Both culture and regeneration professionals work at a time when the interests of more and more people are simply being expelled from each sector. A malevolent cocktail of economic and social forces is at work, encapsulated at the global level by Saskia Sassen (see her recent book, Expulsions) and closer to home by Joyce McMillan in her recent Scotsman columns. Glasgow’s People’s Pedal Bin and Aberdeen’s Marischal Square are quoted as testament to a local democracy under threat from centralising and oligarchical power grabs.
Cultural institutions are far from immune as evidenced by high profile debates about the concentration of cultural investment in London and the commercialisation of public and cultural space. Culture has always been a mixed economy.
At present the balance is swinging away from the public and third sector elements to the commercial. This has both short term implications around public access to culture, and longer term ones around attitudes. Glasgow’s CitizenM hotel is now used to demonstrate the city’s cultural credentials as much as the concert hall or art school.
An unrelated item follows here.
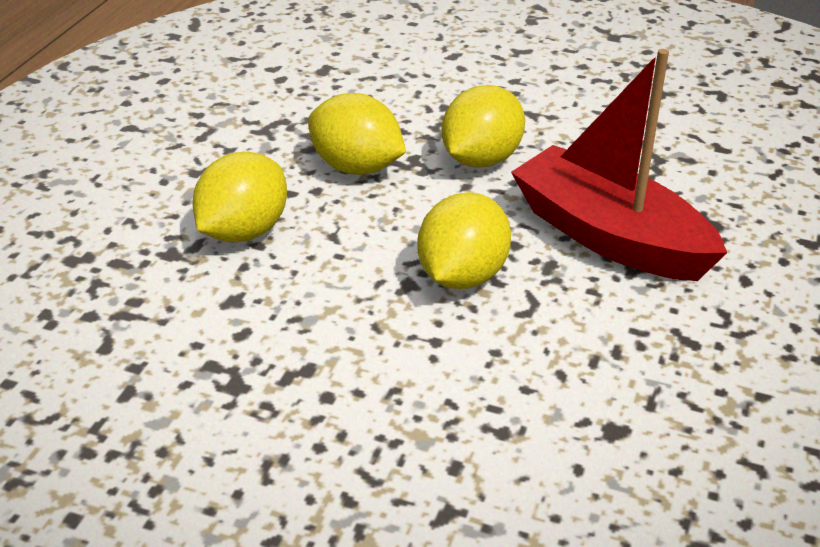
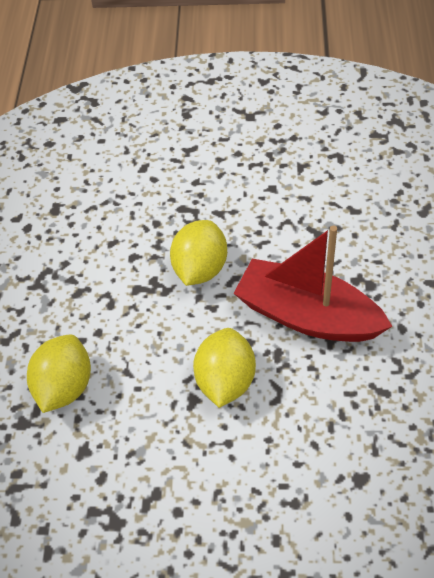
camera: 15 degrees left, 15 degrees up
(357, 167) = (118, 302): yellow lemon -> none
The Future: Scotland in a Creative Europe
Are there reasons to be optimistic? I think so.
Institutions and organisations seem to be waking up to the need for cross-sectoral working and more holistic purpose. We may not always pay enough attention to it, but we have an enormous body of evidence and learning at our disposal about linking culture with physical and social regeneration. The recently published Warwick Commission report on the Future of Cultural Value advocates a focus on the interface of the cultural and creative industries (which of course include architecture and design).
Scotland’s growing interest in its European role is positive. The Council of Europe is currently discussing models that cross boundaries between cultural, social and economic impacts. The EU is welcoming SMEs into more and more investment routes, of particular importance in Scotland’s dispersed community of creative micro businesses and small SMEs.
Programmes like Creative Europe actively encourage collaborations across sectors and institutions. A number of UK cities are shaping up to bid to be European Capital of Culture, resulting in new impetus around culture and regeneration in each one. The place-making agenda is beginning to take a more concrete shape. For example, in England, the Creative People and Places programme is a culture and social regeneration initiative working across 21 areas where the arts audience demographic is most challenging.
What all of the approaches mentioned in this article needed to succeed was a spirit of collaboration and a partnership mechanism that reaches across the full culture and regeneration spectrum.
The success stories we read about are usually underpinned by these characteristics. Manchester assembles its assets into more than the sum of its parts. London’s South Bank Partnership introduces a level of shared responsibility and authority between local businesses, cultural organisations and communities. Creative Dundee is making impact and demonstrates a collegiate approach.
We should challenge anywhere that doesn’t have an effective cross-sectoral mechanism to support collaboration around culture and regeneration.